── Task data ──

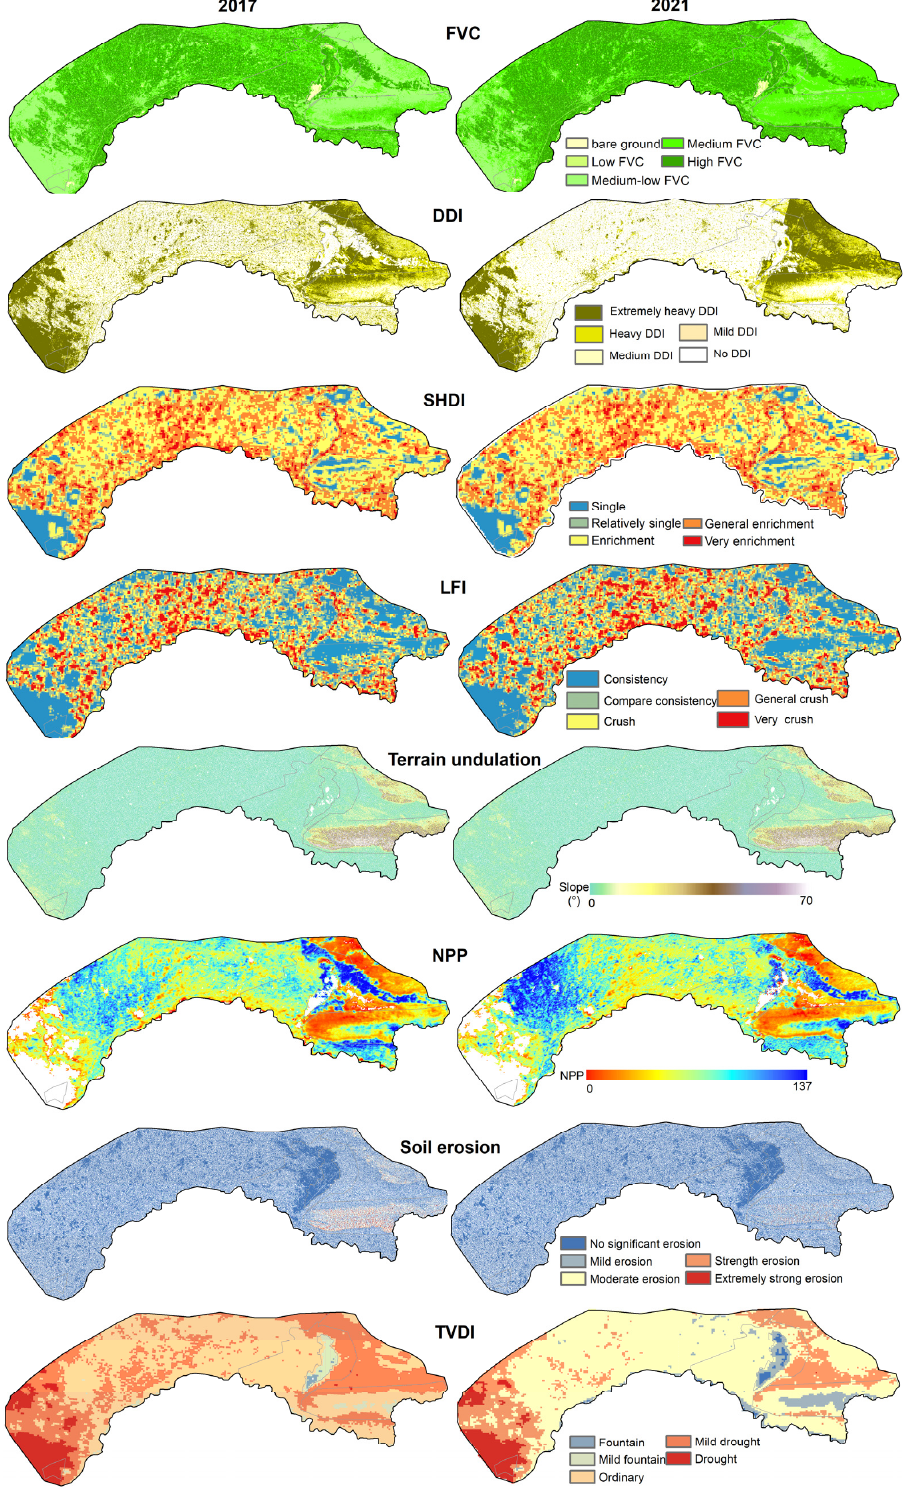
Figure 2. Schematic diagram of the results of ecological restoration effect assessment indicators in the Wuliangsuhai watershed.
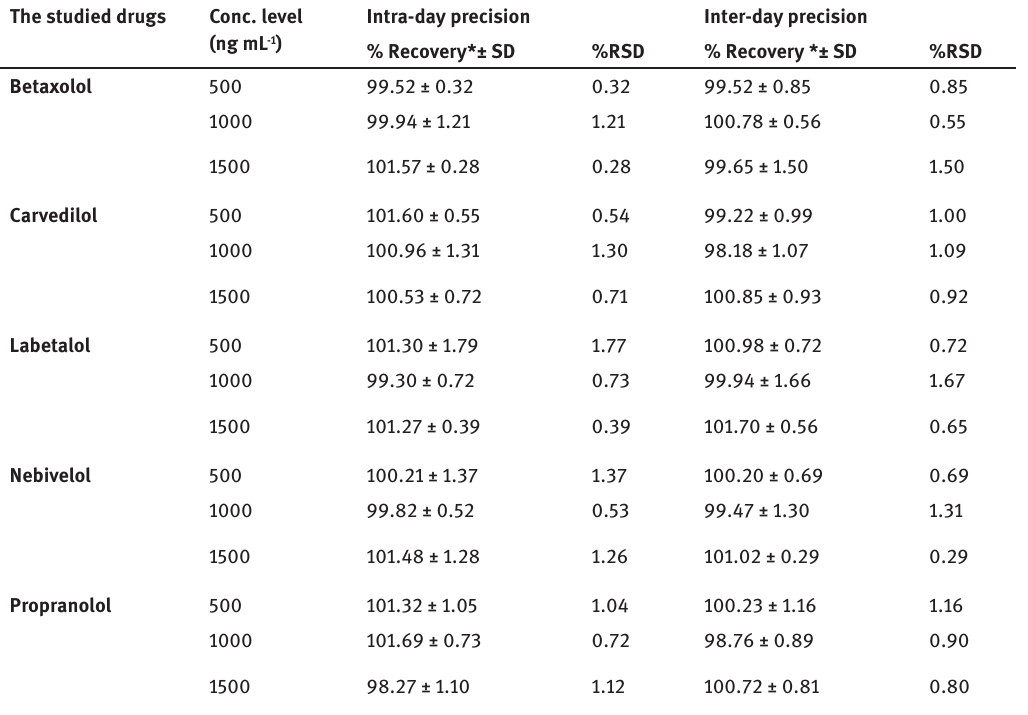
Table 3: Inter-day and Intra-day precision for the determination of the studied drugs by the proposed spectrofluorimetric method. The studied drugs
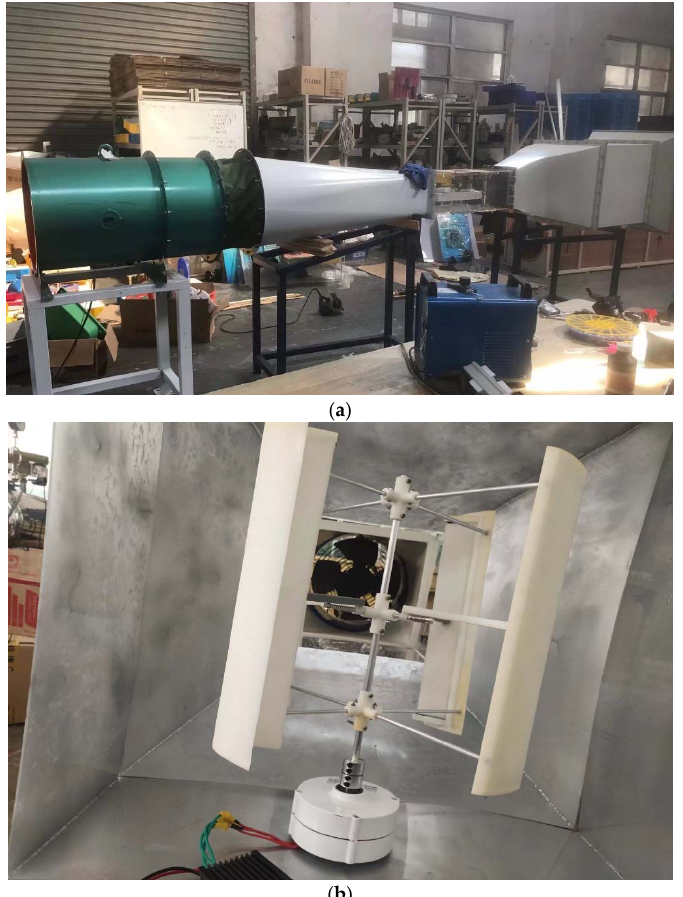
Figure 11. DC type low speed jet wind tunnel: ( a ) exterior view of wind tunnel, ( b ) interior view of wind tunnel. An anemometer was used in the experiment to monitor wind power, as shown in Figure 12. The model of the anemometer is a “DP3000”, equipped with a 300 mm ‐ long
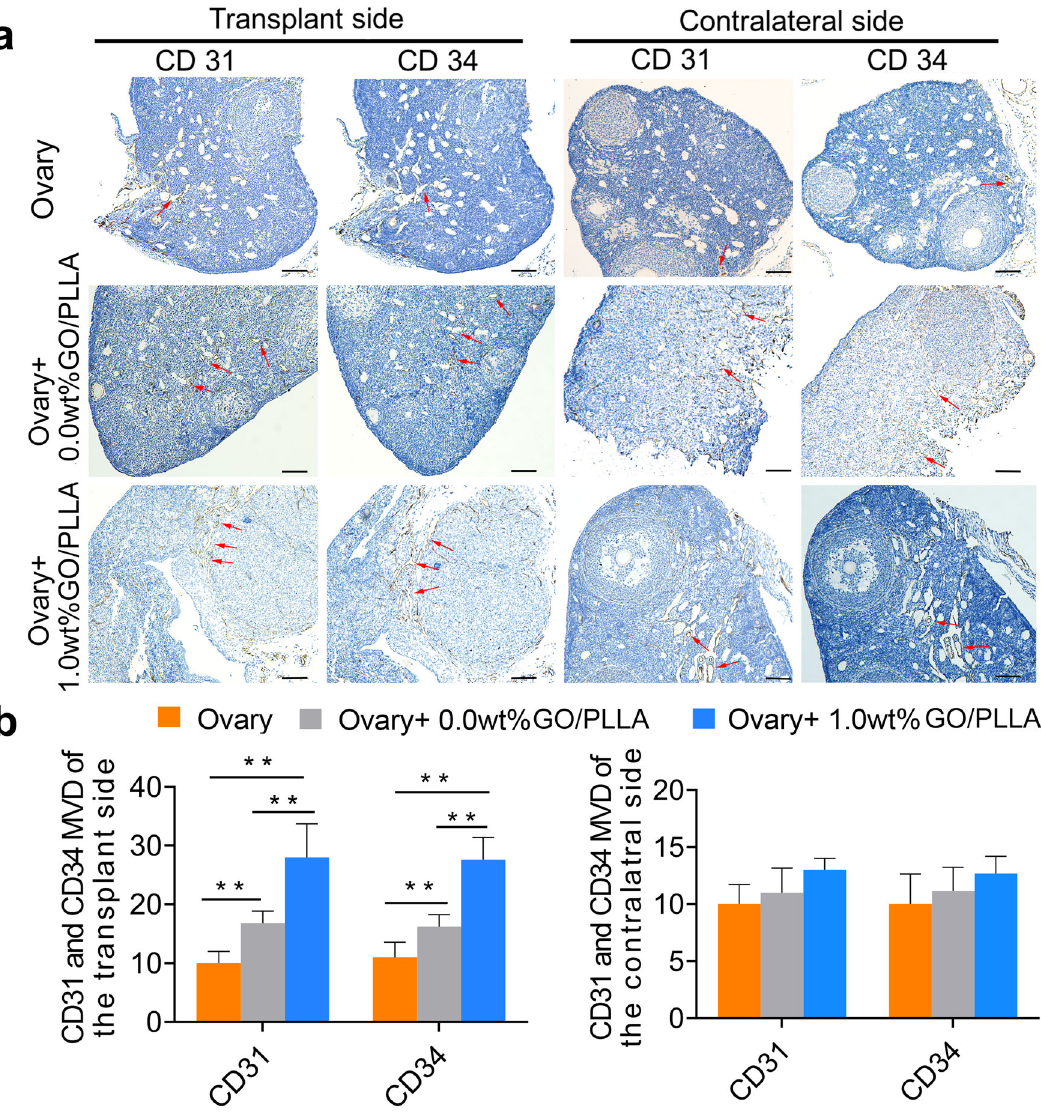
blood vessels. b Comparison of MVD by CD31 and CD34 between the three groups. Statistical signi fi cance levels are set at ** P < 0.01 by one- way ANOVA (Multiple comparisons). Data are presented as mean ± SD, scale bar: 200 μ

───
── Task data ──

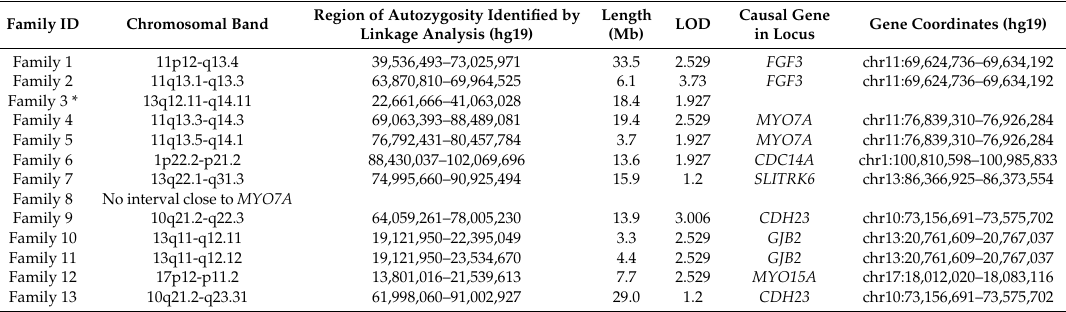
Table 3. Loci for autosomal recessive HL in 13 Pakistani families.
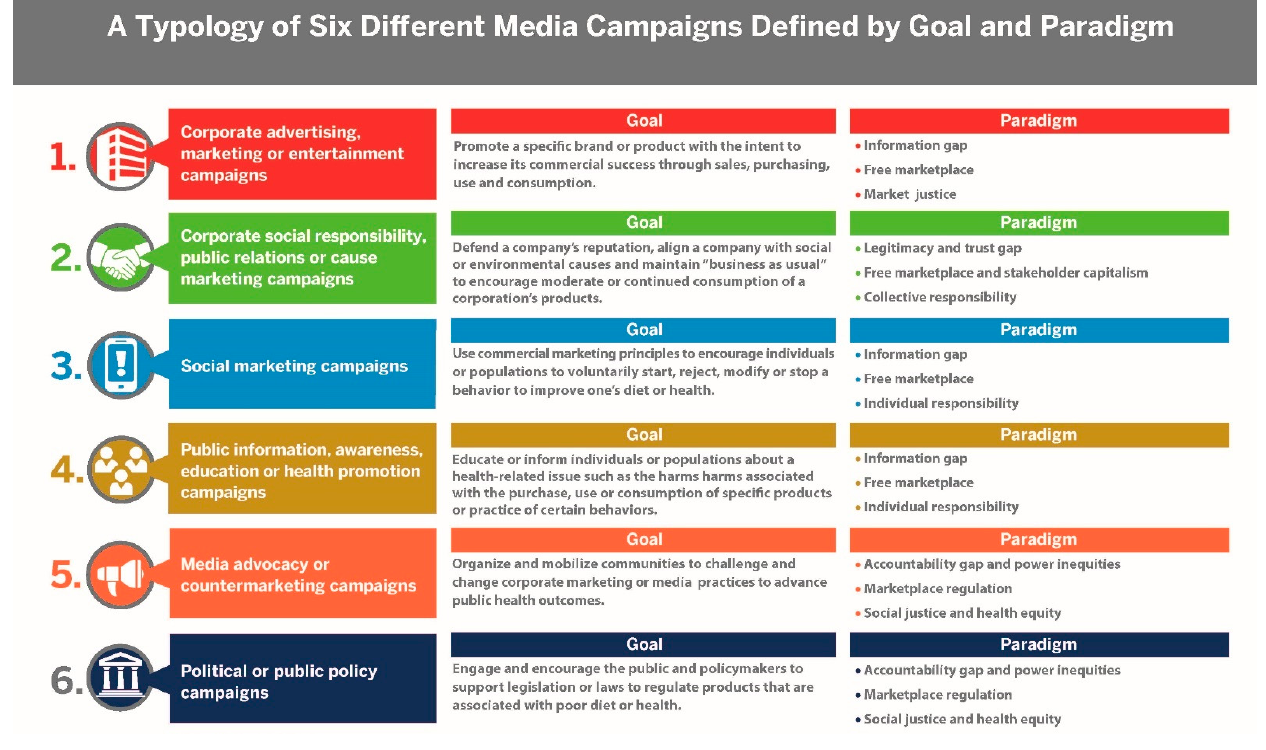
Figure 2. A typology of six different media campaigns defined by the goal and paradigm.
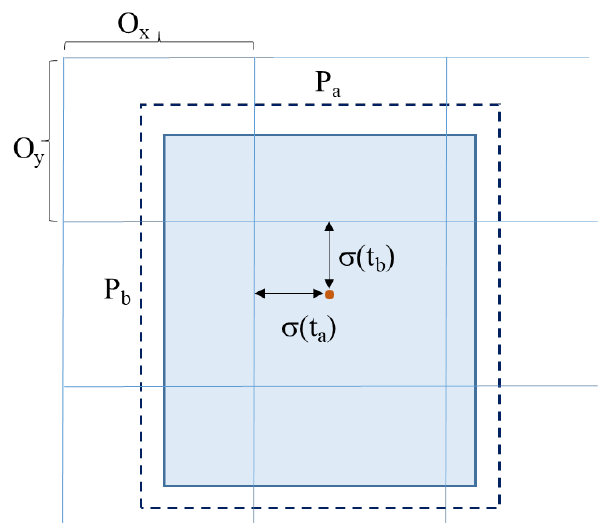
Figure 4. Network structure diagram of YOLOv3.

───
── Task data ──

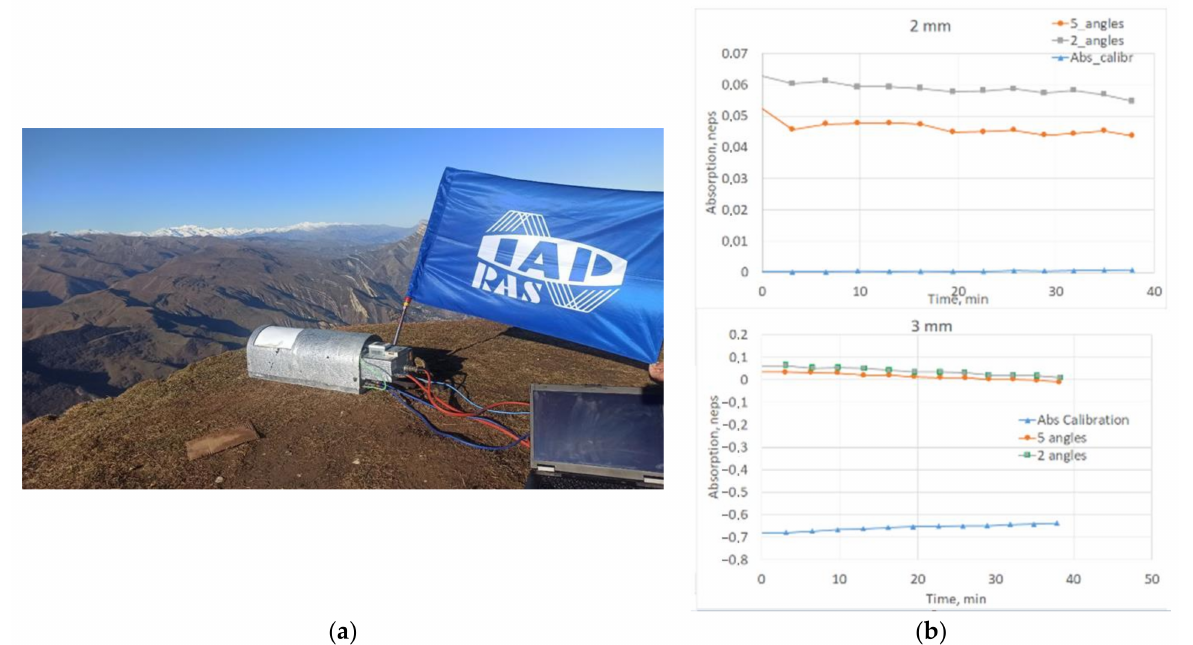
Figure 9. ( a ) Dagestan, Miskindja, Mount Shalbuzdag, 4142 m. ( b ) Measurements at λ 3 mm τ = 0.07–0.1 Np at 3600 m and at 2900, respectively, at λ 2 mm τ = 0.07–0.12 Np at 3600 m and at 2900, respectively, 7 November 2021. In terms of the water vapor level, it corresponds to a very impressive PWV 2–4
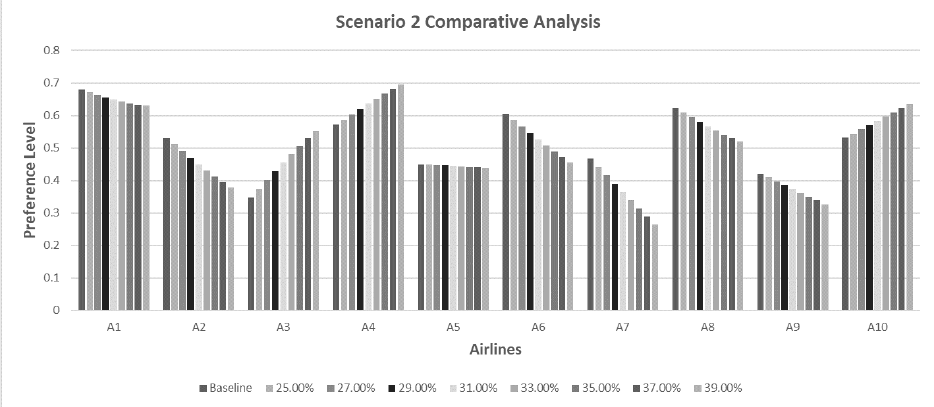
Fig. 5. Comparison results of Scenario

───

▸ Work order
Within the listing above, print exactly the stretch beginning at the line that contains "Figure 2. Schematic" and finishing at the line that contains "blood vessels. b", ends kept, pictures left out, and nothing more.

▸ Result of the task
Figure 2. Schematic diagram of the results of ecological restoration effect assessment indicators in the Wuliangsuhai watershed.
Table 3: Inter-day and Intra-day precision for the determination of the studied drugs by the proposed spectrofluorimetric method. The studied drugs
Figure 11. DC type low speed jet wind tunnel: ( a ) exterior view of wind tunnel, ( b ) interior view of wind tunnel. An anemometer was used in the experiment to monitor wind power, as shown in Figure 12. The model of the anemometer is a “DP3000”, equipped with a 300 mm ‐ long
blood vessels. b Comparison of MVD by CD31 and CD34 between the three groups. Statistical signi fi cance levels are set at ** P < 0.01 by one- way ANOVA (Multiple comparisons). Data are presented as mean ± SD, scale bar: 200 μ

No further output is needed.